Rodney Jalecoby Rodney Jaleco
Just a few years ago, the Philippines could barely win a Compact with the Millennium Challenge Corporation, hearings were held to denounce human rights abuses, the government reeling from constant brickbats from Washington DC. But the winds have apparently shifted, prompting one ranking State Department official to describe a “Renaissance” in US-Philippine relations.

Various observers noted the “love-hate” relationship between the Philippines and United States. If words coming out of Capitol Hill and White House are any indication, that pendulum has swung once more. Where criticisms of how the Philippines was being run used to occupy the first few paragraphs, now they are somewhere near the last.

At a recent hearing of a House foreign affairs sub-committee on the state of the US-PH alliance, we asked Ambassador Jose L. Cuisia Jr. if it didn’t look too much like a “Philippine love-fest”.

No, he replied. “They also pointed out the challenges we face, we need to do more in terms of the fight against corruption and the other issues raised by the United States although they recognized we’ve made tremendous progress,” Cuisia said.

Okay, but it’s a far cry from the hearings that his predecessor had to endure on Capitol Hill.
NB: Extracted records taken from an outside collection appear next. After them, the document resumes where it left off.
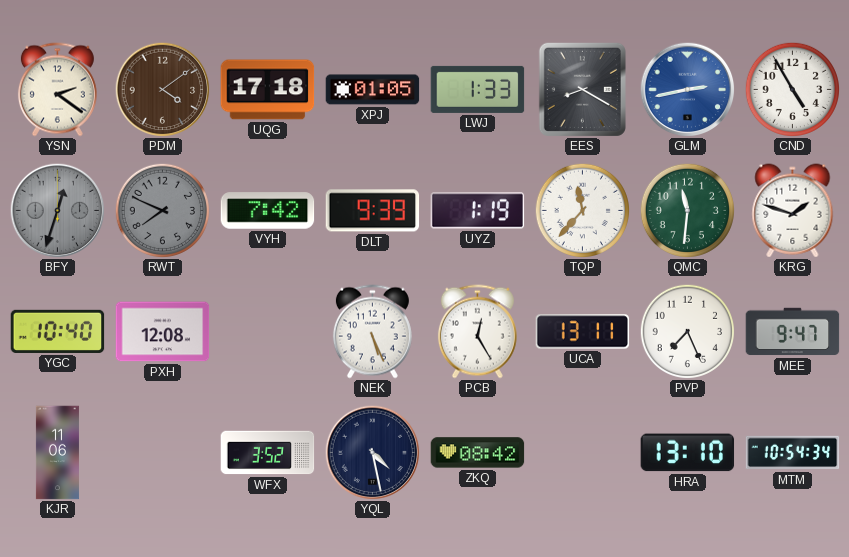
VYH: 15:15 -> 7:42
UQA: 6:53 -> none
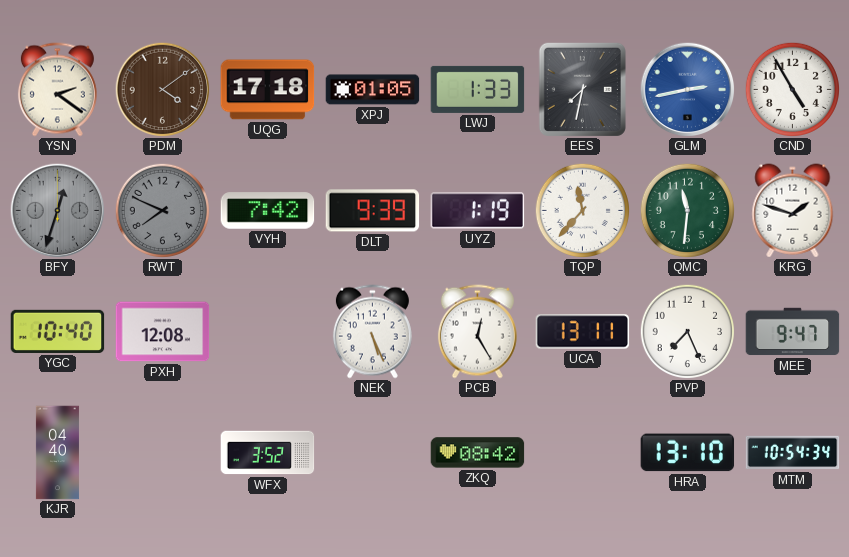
EES: 8:20 -> 7:32
KJR: 11:06 -> 04:40
YQL: 4:28 -> none
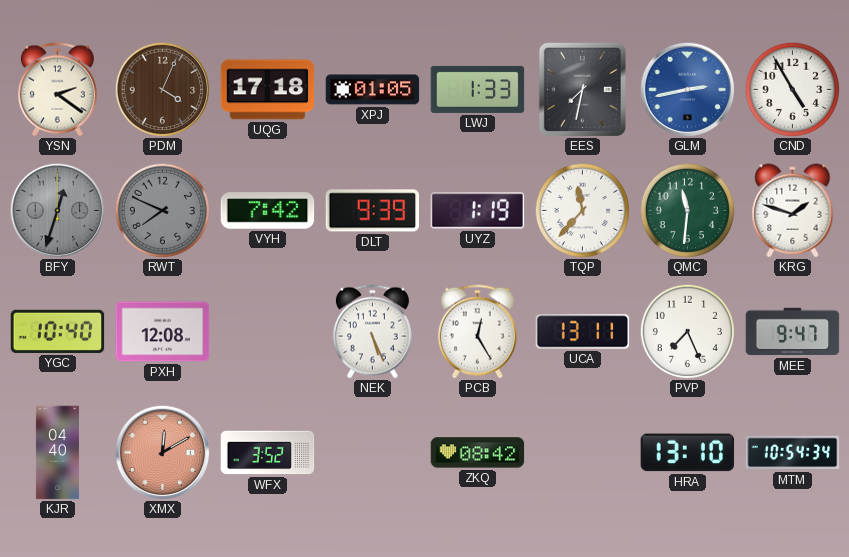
PDM: 4:09 -> 4:04
XMX: none -> 12:10
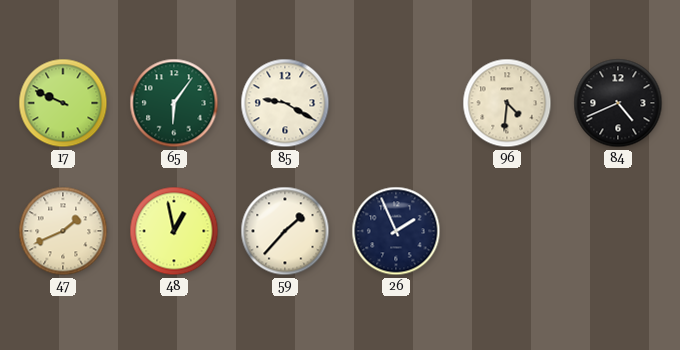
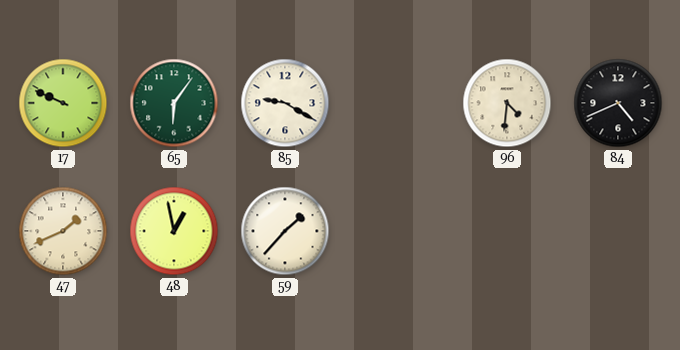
26: 1:56 -> none
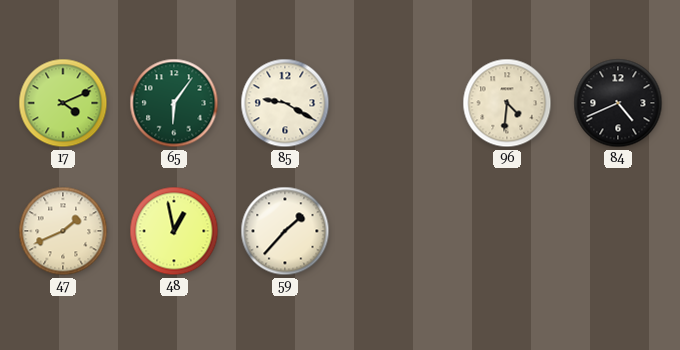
17: 9:49 -> 4:11
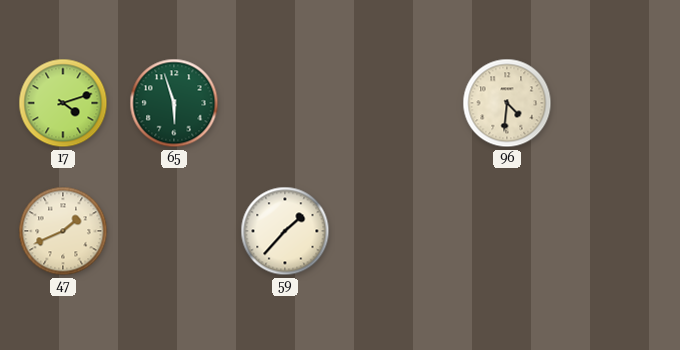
17: 4:11 -> 4:12
65: 6:06 -> 5:57
85: 9:20 -> none
84: 4:41 -> none
48: 12:58 -> none
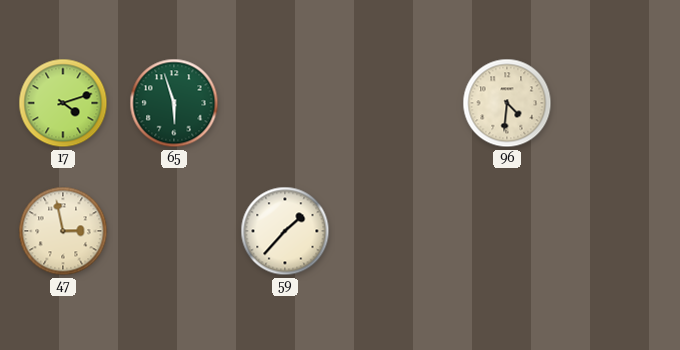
47: 1:41 -> 2:58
So what’s changed?

Firstly, the US government seems to have enormous trust and confidence in President Benigno “Noynoy” Aquino III. That was obvious in the prolific praise of Assistant State Secretary Kurt Campbell that echoed the public declarations of admiration from his boss, Secretary Hillary Clinton and even from many lawmakers on Capitol Hill.

President Aquino, progeny of his parents’ political legacy that many Americans hold with great respect has a lot more riding on his shoulder than the undying affections of radio jock Grace Lee. His campaign against corruption has fired the imagination of people in Washington who perhaps don’t understand just how rooted and pernicious that problem is.

Secondly, American policy-makers are recognizing once more the geostrategic importance of its one-time colony in the Asia-Pacific region, especially in the face of a resurgent and at times, insurgent China.

China is rapidly becoming America’s chief competitor, in the economic arena and now militarily as well. There is deep distrust in Washington DC about China’s military expansion  the Pentagon has warned that the strategy and weapons they are building seem to be designed to challenge the US particularly for control and domination of the Asia-Pacific region  a fear fueled in part by China’s secrecy.

Thirdly, the growing Filipino American population in America is slowly emerging as a potent political bloc that politicians cannot ignore. They are among the fastest growing segment of the Asian American population and while some inherent socio-cultural weaknesses impede their development as a influential yet distinct bloc, it’s only a matter of time before Fil-Ams reach a critical mass in US politics.

And lastly, there is genuine affection between Filipinos and Americans. Time and again, we’ve heard the phrase from the corridors of power in DC about how America will not find a better friend than the Philippines. Decades of people-to-people ties coupled with inter-marriages have created a peculiar bond of friendship that in many instances are deeply personal.

All these pose formidable challenges as well as opportunities for both the Philippines and US.

President Aquino should make sure to deliver on his promises. Whether they be in the campaign against corruption or extra-judicial killings or human trafficking, results should move beyond press releases and into tangible measures. For Filipinos that means fewer victims; for critical outsiders like the US, that often means the number of convictions, culprits meted their just due.

And as the US plays its “games” with China, the Philippines should be reminded that America’s first ground war in World War II was fought there. Through decades of neglect and mismanagement, the Philippines is in a vulnerable spot  with or without muscle-flexing neighbors.

There will be enormous pressure as the world’s powers tug against each other to promote their own interests in that corner of Asia. Which begs the question  what and where does Philippine interests lie in this era of shifting political winds?